PROBLEM TO SOLVE.
Scan the data below. Pull out each line where "الحشرات" occurs.

Stored data entries.
#####
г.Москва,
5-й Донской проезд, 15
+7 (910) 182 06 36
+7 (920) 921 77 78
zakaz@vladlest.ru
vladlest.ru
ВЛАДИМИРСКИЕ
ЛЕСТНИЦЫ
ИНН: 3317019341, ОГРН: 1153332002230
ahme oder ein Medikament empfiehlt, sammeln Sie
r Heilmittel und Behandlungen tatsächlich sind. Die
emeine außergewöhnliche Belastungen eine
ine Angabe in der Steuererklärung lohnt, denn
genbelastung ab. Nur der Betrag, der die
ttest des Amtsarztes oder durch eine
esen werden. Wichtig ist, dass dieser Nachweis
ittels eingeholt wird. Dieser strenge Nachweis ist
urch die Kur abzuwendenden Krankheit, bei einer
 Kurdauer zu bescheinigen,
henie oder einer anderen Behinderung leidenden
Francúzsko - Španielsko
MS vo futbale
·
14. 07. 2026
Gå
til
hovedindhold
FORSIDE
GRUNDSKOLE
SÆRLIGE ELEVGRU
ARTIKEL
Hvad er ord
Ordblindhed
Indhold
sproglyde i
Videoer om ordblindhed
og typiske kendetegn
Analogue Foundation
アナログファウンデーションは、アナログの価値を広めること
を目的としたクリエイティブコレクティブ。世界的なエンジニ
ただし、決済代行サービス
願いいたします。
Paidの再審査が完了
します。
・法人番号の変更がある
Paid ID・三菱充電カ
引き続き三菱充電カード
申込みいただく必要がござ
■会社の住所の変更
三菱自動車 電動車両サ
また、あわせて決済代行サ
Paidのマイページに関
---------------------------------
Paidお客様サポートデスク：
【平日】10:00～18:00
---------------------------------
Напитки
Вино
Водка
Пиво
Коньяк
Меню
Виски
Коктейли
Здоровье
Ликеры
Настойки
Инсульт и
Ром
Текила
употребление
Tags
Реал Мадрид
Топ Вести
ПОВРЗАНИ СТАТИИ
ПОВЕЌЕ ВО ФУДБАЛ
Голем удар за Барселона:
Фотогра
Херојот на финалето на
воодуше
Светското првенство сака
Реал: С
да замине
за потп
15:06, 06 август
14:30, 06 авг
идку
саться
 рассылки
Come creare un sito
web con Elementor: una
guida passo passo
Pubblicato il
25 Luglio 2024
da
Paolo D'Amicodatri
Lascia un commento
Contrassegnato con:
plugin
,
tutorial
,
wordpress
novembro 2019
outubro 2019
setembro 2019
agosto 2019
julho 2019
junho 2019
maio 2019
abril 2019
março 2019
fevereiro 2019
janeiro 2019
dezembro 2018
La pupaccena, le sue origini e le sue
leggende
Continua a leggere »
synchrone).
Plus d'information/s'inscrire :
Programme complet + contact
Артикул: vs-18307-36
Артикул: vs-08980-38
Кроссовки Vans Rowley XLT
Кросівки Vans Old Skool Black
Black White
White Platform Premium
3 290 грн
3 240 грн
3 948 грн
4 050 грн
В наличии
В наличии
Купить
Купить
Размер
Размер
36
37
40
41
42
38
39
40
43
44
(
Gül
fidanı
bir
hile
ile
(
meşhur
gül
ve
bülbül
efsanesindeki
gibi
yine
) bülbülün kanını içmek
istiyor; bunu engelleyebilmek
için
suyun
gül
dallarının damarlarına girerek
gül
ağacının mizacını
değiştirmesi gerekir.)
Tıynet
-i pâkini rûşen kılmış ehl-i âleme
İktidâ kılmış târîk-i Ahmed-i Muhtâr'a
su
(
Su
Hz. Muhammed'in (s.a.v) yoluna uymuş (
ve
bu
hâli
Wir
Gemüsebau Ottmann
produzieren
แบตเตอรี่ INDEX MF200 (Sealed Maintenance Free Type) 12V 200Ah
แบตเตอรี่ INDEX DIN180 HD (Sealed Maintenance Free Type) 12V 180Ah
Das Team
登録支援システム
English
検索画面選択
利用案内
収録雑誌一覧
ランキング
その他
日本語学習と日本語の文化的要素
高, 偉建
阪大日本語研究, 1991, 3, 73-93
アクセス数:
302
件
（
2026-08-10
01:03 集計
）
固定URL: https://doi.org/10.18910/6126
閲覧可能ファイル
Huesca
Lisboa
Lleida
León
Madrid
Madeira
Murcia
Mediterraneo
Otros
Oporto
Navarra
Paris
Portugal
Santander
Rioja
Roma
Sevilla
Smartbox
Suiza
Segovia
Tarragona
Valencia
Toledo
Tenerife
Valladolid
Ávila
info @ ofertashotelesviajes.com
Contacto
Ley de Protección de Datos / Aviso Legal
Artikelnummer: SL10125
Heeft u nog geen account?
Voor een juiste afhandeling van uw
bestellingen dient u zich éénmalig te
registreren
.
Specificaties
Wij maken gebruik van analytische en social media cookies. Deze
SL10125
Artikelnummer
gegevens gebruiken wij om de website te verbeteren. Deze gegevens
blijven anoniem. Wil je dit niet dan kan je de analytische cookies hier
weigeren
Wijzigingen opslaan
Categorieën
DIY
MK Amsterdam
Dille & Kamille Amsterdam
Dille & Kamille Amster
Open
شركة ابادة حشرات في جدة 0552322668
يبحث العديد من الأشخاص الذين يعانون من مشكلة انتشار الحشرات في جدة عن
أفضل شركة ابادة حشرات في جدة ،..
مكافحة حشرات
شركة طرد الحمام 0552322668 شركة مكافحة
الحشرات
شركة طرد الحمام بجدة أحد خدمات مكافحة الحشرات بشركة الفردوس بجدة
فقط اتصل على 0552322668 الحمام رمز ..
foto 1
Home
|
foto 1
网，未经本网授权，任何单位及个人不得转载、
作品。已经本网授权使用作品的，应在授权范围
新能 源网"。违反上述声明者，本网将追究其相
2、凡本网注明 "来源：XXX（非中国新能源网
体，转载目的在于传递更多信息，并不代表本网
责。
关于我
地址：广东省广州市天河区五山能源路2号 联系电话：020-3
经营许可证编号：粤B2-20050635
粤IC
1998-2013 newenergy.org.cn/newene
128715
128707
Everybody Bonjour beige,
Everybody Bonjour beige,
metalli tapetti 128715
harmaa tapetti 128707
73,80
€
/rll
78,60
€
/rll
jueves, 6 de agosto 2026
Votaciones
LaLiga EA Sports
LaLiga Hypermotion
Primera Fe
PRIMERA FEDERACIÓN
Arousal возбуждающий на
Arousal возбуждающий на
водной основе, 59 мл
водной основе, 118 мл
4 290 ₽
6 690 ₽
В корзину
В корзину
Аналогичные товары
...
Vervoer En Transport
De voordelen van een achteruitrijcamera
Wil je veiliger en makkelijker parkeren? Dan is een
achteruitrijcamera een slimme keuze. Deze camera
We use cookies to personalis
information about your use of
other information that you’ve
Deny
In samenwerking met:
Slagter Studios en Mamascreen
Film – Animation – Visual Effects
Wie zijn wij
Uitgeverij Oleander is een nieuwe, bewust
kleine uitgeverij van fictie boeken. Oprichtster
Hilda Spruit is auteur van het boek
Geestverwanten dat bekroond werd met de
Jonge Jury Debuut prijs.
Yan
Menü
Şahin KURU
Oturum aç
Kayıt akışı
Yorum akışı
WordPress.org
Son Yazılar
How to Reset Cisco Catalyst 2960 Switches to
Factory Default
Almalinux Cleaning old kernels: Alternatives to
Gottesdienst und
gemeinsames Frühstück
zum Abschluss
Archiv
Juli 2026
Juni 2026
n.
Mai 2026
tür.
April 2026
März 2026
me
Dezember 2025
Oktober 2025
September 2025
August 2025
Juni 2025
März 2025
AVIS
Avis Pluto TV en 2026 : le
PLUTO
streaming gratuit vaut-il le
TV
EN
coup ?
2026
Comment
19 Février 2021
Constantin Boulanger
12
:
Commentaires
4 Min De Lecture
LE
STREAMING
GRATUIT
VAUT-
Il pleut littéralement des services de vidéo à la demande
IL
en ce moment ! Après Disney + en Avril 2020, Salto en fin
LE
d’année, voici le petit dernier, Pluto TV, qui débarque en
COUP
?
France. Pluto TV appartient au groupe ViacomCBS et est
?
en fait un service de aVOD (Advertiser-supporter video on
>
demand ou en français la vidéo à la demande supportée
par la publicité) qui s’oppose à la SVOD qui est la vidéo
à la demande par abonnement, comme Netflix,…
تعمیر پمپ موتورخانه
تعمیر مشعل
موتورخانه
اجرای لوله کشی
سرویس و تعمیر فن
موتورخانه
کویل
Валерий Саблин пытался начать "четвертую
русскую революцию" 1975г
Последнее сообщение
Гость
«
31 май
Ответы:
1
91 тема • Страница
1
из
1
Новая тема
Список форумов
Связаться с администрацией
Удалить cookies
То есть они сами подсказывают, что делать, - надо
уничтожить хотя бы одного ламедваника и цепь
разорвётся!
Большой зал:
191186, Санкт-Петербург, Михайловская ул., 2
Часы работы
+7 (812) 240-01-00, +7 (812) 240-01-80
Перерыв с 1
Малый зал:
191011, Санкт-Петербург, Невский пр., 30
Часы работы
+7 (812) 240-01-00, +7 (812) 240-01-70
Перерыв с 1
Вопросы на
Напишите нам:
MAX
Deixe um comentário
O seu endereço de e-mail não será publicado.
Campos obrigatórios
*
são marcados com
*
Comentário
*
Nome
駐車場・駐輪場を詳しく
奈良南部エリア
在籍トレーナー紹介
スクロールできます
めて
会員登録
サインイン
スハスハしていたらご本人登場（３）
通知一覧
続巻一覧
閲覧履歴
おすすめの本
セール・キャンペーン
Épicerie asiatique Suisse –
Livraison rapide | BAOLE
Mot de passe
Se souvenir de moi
#####
OUTPUT BELOW.
يبحث العديد من الأشخاص الذين يعانون من مشكلة انتشار الحشرات في جدة عن
الحشرات
شركة طرد الحمام بجدة أحد خدمات مكافحة الحشرات بشركة الفردوس بجدة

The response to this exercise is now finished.